LOS ANGELES (NewsNation) – One week after the so-called “slap heard around the world,” questions remain and the impact of the incident is still unfolding.
In the week since actor Will Smith smacked comedian Chris Rock at the Oscars for making a joke about his wife, Smith has resigned from the Motion Picture Academy. His resignation came days after the board met to begin disciplinary proceedings against him. Debate lingers about whether Smith was asked to leave the awards ceremony after striking Rock.
Rock did not file charges after joking, “Jada, I love. ‘G.I. Jane 2,’ can’t wait to see it.” Jada Pinkett-Smith has a hair loss condition.
Appearing Sunday on “NewsNation Prime,” board-certified psychiatrist Dr. Sue Varma gave her insight into the psychology behind the slap. Varma serves as a fellow at the American Psychiatric Association and says she has not professionally seen either Smith or Rock as clients. So, what did she make of the incident?
“As a psychiatrist, my role, whenever I see these things, is not to judge, but to understand where a person is coming from. So I want to say that while I’m not taking any sides here, I’m not saying that one person was right and one person was wrong, my assessment of this is that I do think Will Smith initially saw this as humorous. Look, he’s in entertainment, he’s been in comedy, you know, A-list actor. This is not a world that’s unfamiliar to him.
“While the Oscars are a family night, we do expect that some people are supposed to get roasted. However, thinking about who is getting roasted here, which is his wife, and it’s about a medical condition, I think that at some point when he saw her facial expression, he took the queue from her that the line has been crossed and something had to be done about it,” Varma said.
Why does Varma think Smith’s mood may have changed after Rock’s joke?

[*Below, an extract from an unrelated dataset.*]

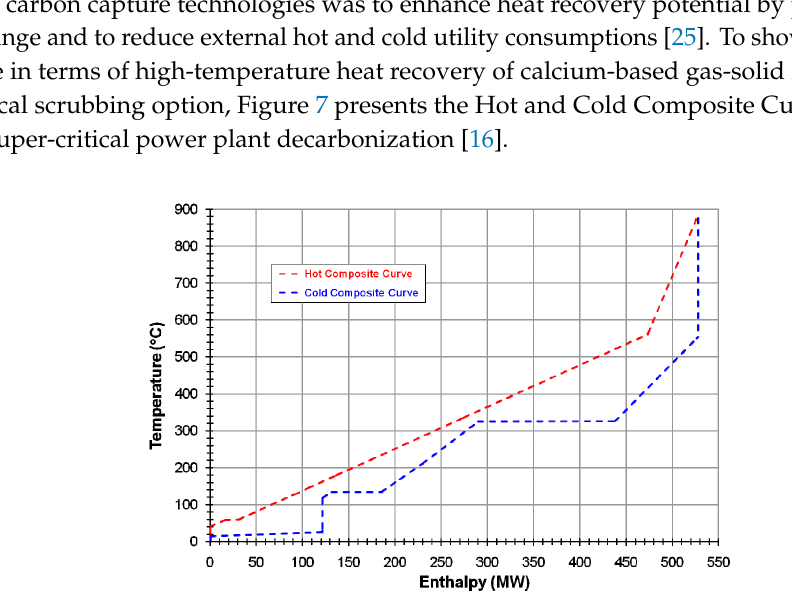
Figure 7. Calcium looping cycle Heat Integration analysis.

“We know that there was no verbal communication [between Will and Jada], but I do think our society puts so much emphasis on men protecting women, which I believe absolutely they should, but this has given rise to these conversations about toxic masculinity and how can we protect people and is violence the answer. That’s really what’s concerning to all of us in this situation,” Varma said.
“Men are taught to suppress emotions except for anger and they’re supposed to wear their anger as a badge of honor. We look at anger and it’s actually considered a good thing, the right thing is to get angry, to be hard, to act like a man, to defend the honor of your woman, but we know that you can defend honor in so many ways.”
“Where’s that fine line where you’re defending somebody and respecting them? And then crossing the boundary into aggression and violence?” she continued.
In Smith’s book, he mentions abuse in the household he grew up in as a child. NewsNation Prime host Rudabeh Shahbazi asked whether Varma believes this may have played a role in the incident.
“You know, it can. Just because somebody is predisposed to violence doesn’t mean they will be predestined to it. That’s really important. There are a lot of people who have grown up in homes where they have seen violence as a way of settling battles, as a way of communicating, as a way of expressing emotions, because like I said, anger and being hardened, is some of the only ways that some men know how to communicate.
“I think that what happens here in this case is impulsive, like almost (a) decision is made, not even on a cortical higher order level. … One of the beauties of being human is that we do have higher order thinking and we can suppress emotion and we can override them. We can override our rage,” Varma said.
“Just because we saw violence doesn’t mean we have to act on it as an adult.”
While Smith issued a public apology about the matter, Rock has only addressed the slap briefly at a comedy show in Boston, saying he was still “kind of processing what happened.” As far as the timing of Smith’s apology goes, Varma believes it’s better late than never.
“I was touched. As much as I was angered to see the slap that all of us were upset to see, the apology did strike a chord in me,” Varma said.
“It will be interesting to see what comes from this. We’re all human.”